However, at a value of 0.15, the p-value is still relatively large, and
so there is no clear evidence of a real association between
lagone
and direction
.
We use the coef()
function in order to access just the
coefficients for this fitted model. We can also use the
summary()
function to access particular aspects of the
fitted model, such as the \(p\)-values
for the coefficients.
coef(glm.fits)
## (Intercept) Lag1 Lag2 Lag3 Lag4 Lag5
## -0.126000257 -0.073073746 -0.042301344 0.011085108 0.009358938 0.010313068
## Volume
## 0.135440659
summary(glm.fits)$coef
## Estimate Std. Error z value Pr(>|z|)
## (Intercept) -0.126000257 0.24073574 -0.5233966 0.6006983
## Lag1 -0.073073746 0.05016739 -1.4565986 0.1452272
## Lag2 -0.042301344 0.05008605 -0.8445733 0.3983491
## Lag3 0.011085108 0.04993854 0.2219750 0.8243333
## Lag4 0.009358938 0.04997413 0.1872757 0.8514445
## Lag5 0.010313068 0.04951146 0.2082966 0.8349974
## Volume 0.135440659 0.15835970 0.8552723 0.3924004
summary(glm.fits)$coef[, 4]
## (Intercept) Lag1 Lag2 Lag3 Lag4 Lag5
## 0.6006983 0.1452272 0.3983491 0.8243333 0.8514445 0.8349974
## Volume
## 0.3924004
The predict()
function can be used to predict the
probability that the market will go up, given values of the predictors.
The type = "response"
option tells R
to output
probabilities of the form \(\mathbb{P}(Y=1|X)\), as opposed to other
information such as the logit. If no data set is supplied to the
predict()
function, then the probabilities are computed for
the training data that was used to fit the logistic regression model.

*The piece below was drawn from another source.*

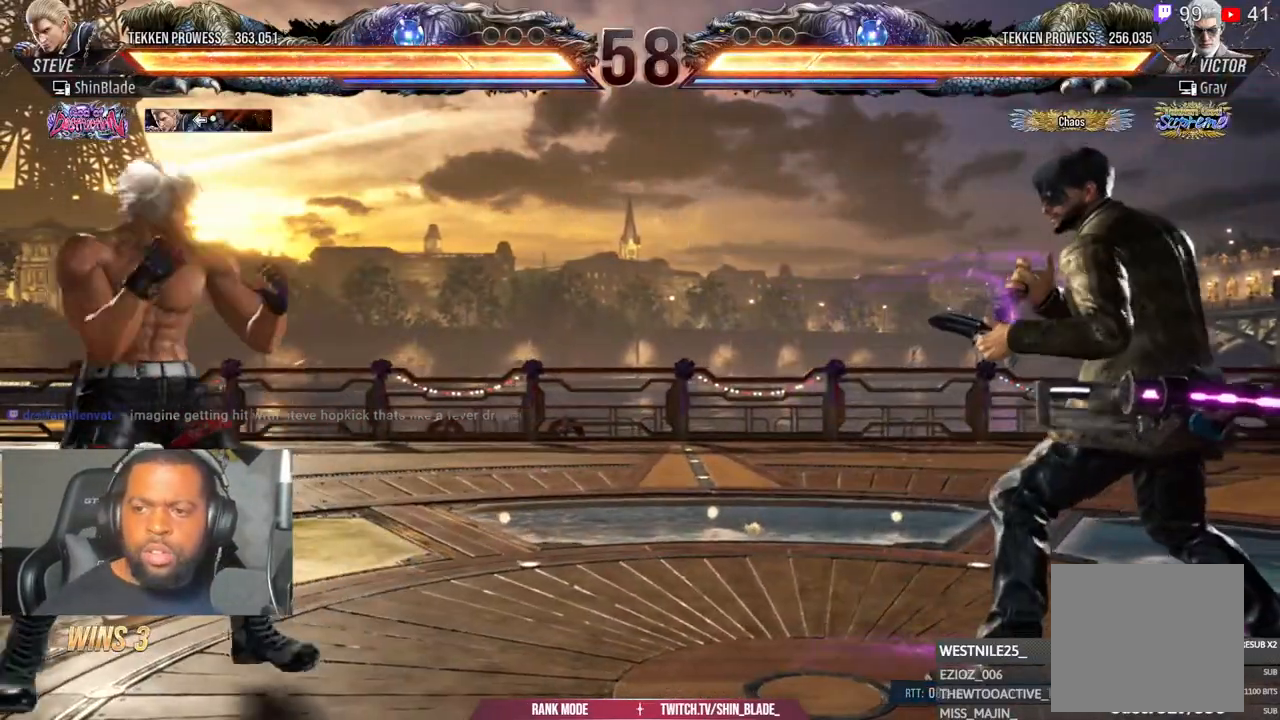
{"dt_ms": 500, "buttons": [], "left_stick": "center", "right_stick": "center", "events": [[83, "DPAD_DOWN", "down"], [117, "DPAD_LEFT", "up"], [167, "DPAD_DOWN", "up"], [233, "DPAD_LEFT", "down"], [350, "DPAD_LEFT", "up"], [467, "DPAD_RIGHT", "down"], [500, "DPAD_RIGHT", "up"]]}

Here we have printed only the first ten probabilities. We know that
these values correspond to the probability of the market going up,
rather than down, because the contrasts()
function
indicates that R
has created a dummy variable with a 1 for
Up
.
glm.probs <- predict(glm.fits, type = "response")
glm.probs[1:10]
## 1 2 3 4 5 6 7 8
## 0.5070841 0.4814679 0.4811388 0.5152224 0.5107812 0.5069565 0.4926509 0.5092292
## 9 10
## 0.5176135 0.4888378
contrasts(Direction)
## Up
## Down 0
## Up 1
In order to make a prediction as to whether the market will go up or
down on a particular day, we must convert these predicted probabilities
into class labels, Up
or Down
. The following
two commands create a vector of class predictions based on whether the
predicted probability of a market increase is greater than or less than
0.5.
glm.pred <- rep("Down", 1250)
glm.pred[glm.probs > .5] = "Up"
The first command creates a vector of 1,250 Down
elements. The second line transforms to Up
all of the
elements for which the predicted probability of a market increase
exceeds 0.5. Given these predictions, the table()
function
can be used to produce a confusion matrix in order to determine how many
observations were correctly or incorrectly classified.

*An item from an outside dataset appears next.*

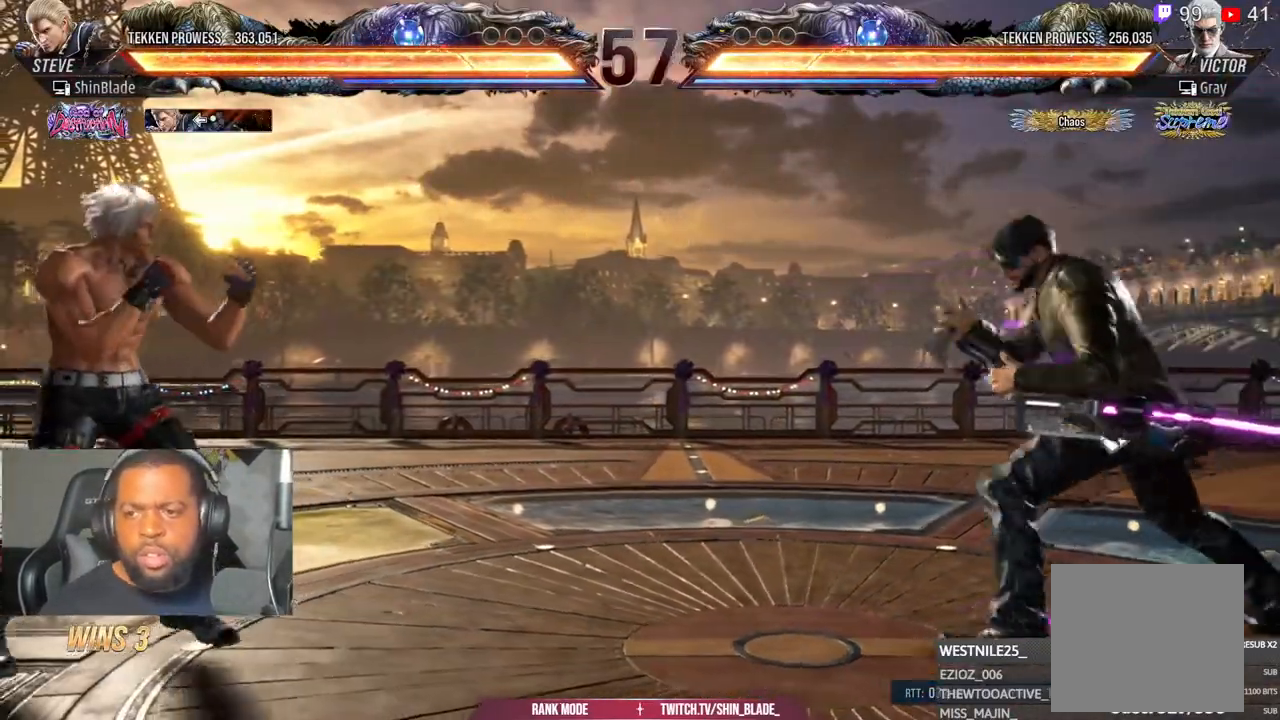
{"dt_ms": 500, "buttons": ["SQUARE", "DPAD_LEFT"], "left_stick": "center", "right_stick": "center", "events": [[83, "DPAD_RIGHT", "down"], [150, "DPAD_RIGHT", "up"], [217, "DPAD_LEFT", "down"], [250, "SQUARE", "down"]]}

ConfusionMatrix = table(glm.pred, Direction); ConfusionMatrix
## Direction
## glm.pred Down Up
## Down 145 141
## Up 457 507
sum(diag(ConfusionMatrix)) / sum(ConfusionMatrix)
## [1] 0.5216
mean(glm.pred == Direction)
## [1] 0.5216
The diagonal elements of the confusion matrix indicate correct
predictions, while the off-diagonals represent incorrect predictions.
Hence our model correctly predicted that the market would go up on 507
days and that it would go down on 145 days, for a total of 507+145 = 652
correct predictions. The mean()
function can be used to
compute the fraction of days for which the prediction was correct. In
this case, logistic regression correctly predicted the movement of the
market 52.2% of the time.
At first glance, it appears that the logistic regression model is working a little better than random guessing. However, this result is misleading because we trained and tested the model on the same set of 1,250 observations. In other words, 100%-52.2%=47.8%, is the training error rate. As we have seen previously, the training error rate is often overly optimistic—it tends to underestimate the test error rate. In order to better assess the accuracy of the logistic regression model in this setting, we can fit the model using part of the data, and then examine how well it predicts the held out data. This will yield a more realistic error rate, in the sense that in practice we will be interested in our model’s performance not on the data that we used to fit the model, but rather on days in the future for which the market’s movements are unknown.
To implement this strategy, we will first create a vector corresponding to the observations from 2001 through 2004. We will then use this vector to create a held out data set of observations from 2005.
train <- (Year < 2005)
Smarket.2005 <- Smarket[!train, ]
dim(Smarket.2005)
## [1] 252 9
Direction.2005 <- Direction[!train]
The object train
is a vector of 1,250 elements,
corresponding to the observations in our data set. The elements of the
vector that correspond to observations that occurred before 2005 are set
to TRUE
, whereas those that correspond to observations in
2005 are set to FALSE
. The object train
is a
Boolean vector, since its elements are TRUE
and
FALSE
. Boolean vectors can be used to obtain a subset of
the rows or columns of a matrix. For instance, the command
Smarket[train, ]
would pick out a submatrix of the stock
market data set, corresponding only to the dates before 2005, since
those are the ones for which the elements of train
are
TRUE
. The !
symbol can be used to reverse all
of the elements of a Boolean vector. That is, !train
is a
vector similar to train
, except that the elements that are
TRUE
in train
get swapped to
FALSE
in !train
, and the elements that are
FALSE
in train
get swapped to
TRUE
in !train
. Therefore,
Smarket[!train, ]
yields a submatrix of the stock market
data containing only the observations for which train
is
FALSE
—that is, the observations with dates in 2005. The
output above indicates that there are 252 such observations.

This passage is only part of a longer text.